:: Problem description ::
The data below is to be returned in full and exactly.

:: Exercise data ::
== Segment start ==
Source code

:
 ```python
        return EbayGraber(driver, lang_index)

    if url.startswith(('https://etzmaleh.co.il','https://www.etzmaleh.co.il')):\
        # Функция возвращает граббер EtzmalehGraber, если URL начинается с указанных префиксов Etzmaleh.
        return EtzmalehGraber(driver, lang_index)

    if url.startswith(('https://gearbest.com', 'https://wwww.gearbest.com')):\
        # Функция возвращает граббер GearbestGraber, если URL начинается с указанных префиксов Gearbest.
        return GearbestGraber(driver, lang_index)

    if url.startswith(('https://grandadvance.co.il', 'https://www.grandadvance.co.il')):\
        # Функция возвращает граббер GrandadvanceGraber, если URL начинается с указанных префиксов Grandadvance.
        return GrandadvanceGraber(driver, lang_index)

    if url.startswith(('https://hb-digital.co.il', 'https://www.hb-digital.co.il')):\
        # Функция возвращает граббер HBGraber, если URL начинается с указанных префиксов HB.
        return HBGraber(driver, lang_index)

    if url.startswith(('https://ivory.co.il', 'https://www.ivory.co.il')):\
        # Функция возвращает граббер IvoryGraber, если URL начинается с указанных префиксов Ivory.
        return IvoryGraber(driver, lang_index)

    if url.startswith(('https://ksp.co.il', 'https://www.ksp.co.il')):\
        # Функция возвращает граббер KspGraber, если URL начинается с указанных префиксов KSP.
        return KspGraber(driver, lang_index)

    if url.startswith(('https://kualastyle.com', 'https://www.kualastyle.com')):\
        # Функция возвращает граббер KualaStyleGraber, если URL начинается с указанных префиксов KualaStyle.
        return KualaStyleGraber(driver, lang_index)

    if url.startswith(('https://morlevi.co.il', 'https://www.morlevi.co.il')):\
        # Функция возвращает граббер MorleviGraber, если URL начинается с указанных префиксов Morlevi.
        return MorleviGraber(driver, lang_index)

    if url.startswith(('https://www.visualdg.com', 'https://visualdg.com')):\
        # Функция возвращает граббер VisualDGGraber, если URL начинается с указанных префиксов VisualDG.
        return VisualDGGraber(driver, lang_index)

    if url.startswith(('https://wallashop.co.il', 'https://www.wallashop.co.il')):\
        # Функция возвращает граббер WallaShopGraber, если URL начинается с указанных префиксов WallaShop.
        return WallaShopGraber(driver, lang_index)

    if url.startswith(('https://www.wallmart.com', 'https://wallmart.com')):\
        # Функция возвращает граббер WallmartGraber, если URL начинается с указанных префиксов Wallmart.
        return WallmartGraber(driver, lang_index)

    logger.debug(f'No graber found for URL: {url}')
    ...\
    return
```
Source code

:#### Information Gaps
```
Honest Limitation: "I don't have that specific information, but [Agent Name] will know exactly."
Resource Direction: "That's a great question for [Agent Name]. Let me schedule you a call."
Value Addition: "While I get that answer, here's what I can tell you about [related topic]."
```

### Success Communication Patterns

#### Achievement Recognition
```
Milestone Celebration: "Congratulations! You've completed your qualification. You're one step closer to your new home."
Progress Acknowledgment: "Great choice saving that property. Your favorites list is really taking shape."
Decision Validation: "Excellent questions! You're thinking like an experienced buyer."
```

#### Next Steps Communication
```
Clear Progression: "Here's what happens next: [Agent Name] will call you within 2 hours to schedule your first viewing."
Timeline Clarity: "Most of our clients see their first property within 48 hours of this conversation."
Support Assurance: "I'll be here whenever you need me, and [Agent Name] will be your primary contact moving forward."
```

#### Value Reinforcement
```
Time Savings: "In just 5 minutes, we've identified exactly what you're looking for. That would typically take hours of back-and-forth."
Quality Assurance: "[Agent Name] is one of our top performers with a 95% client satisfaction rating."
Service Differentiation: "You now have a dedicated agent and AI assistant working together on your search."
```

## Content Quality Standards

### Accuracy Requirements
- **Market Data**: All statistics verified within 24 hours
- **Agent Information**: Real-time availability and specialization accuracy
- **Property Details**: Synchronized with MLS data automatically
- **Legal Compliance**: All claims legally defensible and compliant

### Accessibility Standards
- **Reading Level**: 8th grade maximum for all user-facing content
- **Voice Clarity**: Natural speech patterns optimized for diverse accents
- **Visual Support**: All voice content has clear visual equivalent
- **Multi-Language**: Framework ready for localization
== Segment end ==
:: Answer box ::
Source code

:
 ```python
        return EbayGraber(driver, lang_index)

    if url.startswith(('https://etzmaleh.co.il','https://www.etzmaleh.co.il')):\
        # Функция возвращает граббер EtzmalehGraber, если URL начинается с указанных префиксов Etzmaleh.
        return EtzmalehGraber(driver, lang_index)

    if url.startswith(('https://gearbest.com', 'https://wwww.gearbest.com')):\
        # Функция возвращает граббер GearbestGraber, если URL начинается с указанных префиксов Gearbest.
        return GearbestGraber(driver, lang_index)

    if url.startswith(('https://grandadvance.co.il', 'https://www.grandadvance.co.il')):\
        # Функция возвращает граббер GrandadvanceGraber, если URL начинается с указанных префиксов Grandadvance.
        return GrandadvanceGraber(driver, lang_index)

    if url.startswith(('https://hb-digital.co.il', 'https://www.hb-digital.co.il')):\
        # Функция возвращает граббер HBGraber, если URL начинается с указанных префиксов HB.
        return HBGraber(driver, lang_index)

    if url.startswith(('https://ivory.co.il', 'https://www.ivory.co.il')):\
        # Функция возвращает граббер IvoryGraber, если URL начинается с указанных префиксов Ivory.
        return IvoryGraber(driver, lang_index)

    if url.startswith(('https://ksp.co.il', 'https://www.ksp.co.il')):\
        # Функция возвращает граббер KspGraber, если URL начинается с указанных префиксов KSP.
        return KspGraber(driver, lang_index)

    if url.startswith(('https://kualastyle.com', 'https://www.kualastyle.com')):\
        # Функция возвращает граббер KualaStyleGraber, если URL начинается с указанных префиксов KualaStyle.
        return KualaStyleGraber(driver, lang_index)

    if url.startswith(('https://morlevi.co.il', 'https://www.morlevi.co.il')):\
        # Функция возвращает граббер MorleviGraber, если URL начинается с указанных префиксов Morlevi.
        return MorleviGraber(driver, lang_index)

    if url.startswith(('https://www.visualdg.com', 'https://visualdg.com')):\
        # Функция возвращает граббер VisualDGGraber, если URL начинается с указанных префиксов VisualDG.
        return VisualDGGraber(driver, lang_index)

    if url.startswith(('https://wallashop.co.il', 'https://www.wallashop.co.il')):\
        # Функция возвращает граббер WallaShopGraber, если URL начинается с указанных префиксов WallaShop.
        return WallaShopGraber(driver, lang_index)

    if url.startswith(('https://www.wallmart.com', 'https://wallmart.com')):\
        # Функция возвращает граббер WallmartGraber, если URL начинается с указанных префиксов Wallmart.
        return WallmartGraber(driver, lang_index)

    logger.debug(f'No graber found for URL: {url}')
    ...\
    return
```
Source code

:#### Information Gaps
```
Honest Limitation: "I don't have that specific information, but [Agent Name] will know exactly."
Resource Direction: "That's a great question for [Agent Name]. Let me schedule you a call."
Value Addition: "While I get that answer, here's what I can tell you about [related topic]."
```

### Success Communication Patterns

#### Achievement Recognition
```
Milestone Celebration: "Congratulations! You've completed your qualification. You're one step closer to your new home."
Progress Acknowledgment: "Great choice saving that property. Your favorites list is really taking shape."
Decision Validation: "Excellent questions! You're thinking like an experienced buyer."
```

#### Next Steps Communication
```
Clear Progression: "Here's what happens next: [Agent Name] will call you within 2 hours to schedule your first viewing."
Timeline Clarity: "Most of our clients see their first property within 48 hours of this conversation."
Support Assurance: "I'll be here whenever you need me, and [Agent Name] will be your primary contact moving forward."
```

#### Value Reinforcement
```
Time Savings: "In just 5 minutes, we've identified exactly what you're looking for. That would typically take hours of back-and-forth."
Quality Assurance: "[Agent Name] is one of our top performers with a 95% client satisfaction rating."
Service Differentiation: "You now have a dedicated agent and AI assistant working together on your search."
```

## Content Quality Standards

### Accuracy Requirements
- **Market Data**: All statistics verified within 24 hours
- **Agent Information**: Real-time availability and specialization accuracy
- **Property Details**: Synchronized with MLS data automatically
- **Legal Compliance**: All claims legally defensible and compliant

### Accessibility Standards
- **Reading Level**: 8th grade maximum for all user-facing content
- **Voice Clarity**: Natural speech patterns optimized for diverse accents
- **Visual Support**: All voice content has clear visual equivalent
- **Multi-Language**: Framework ready for localization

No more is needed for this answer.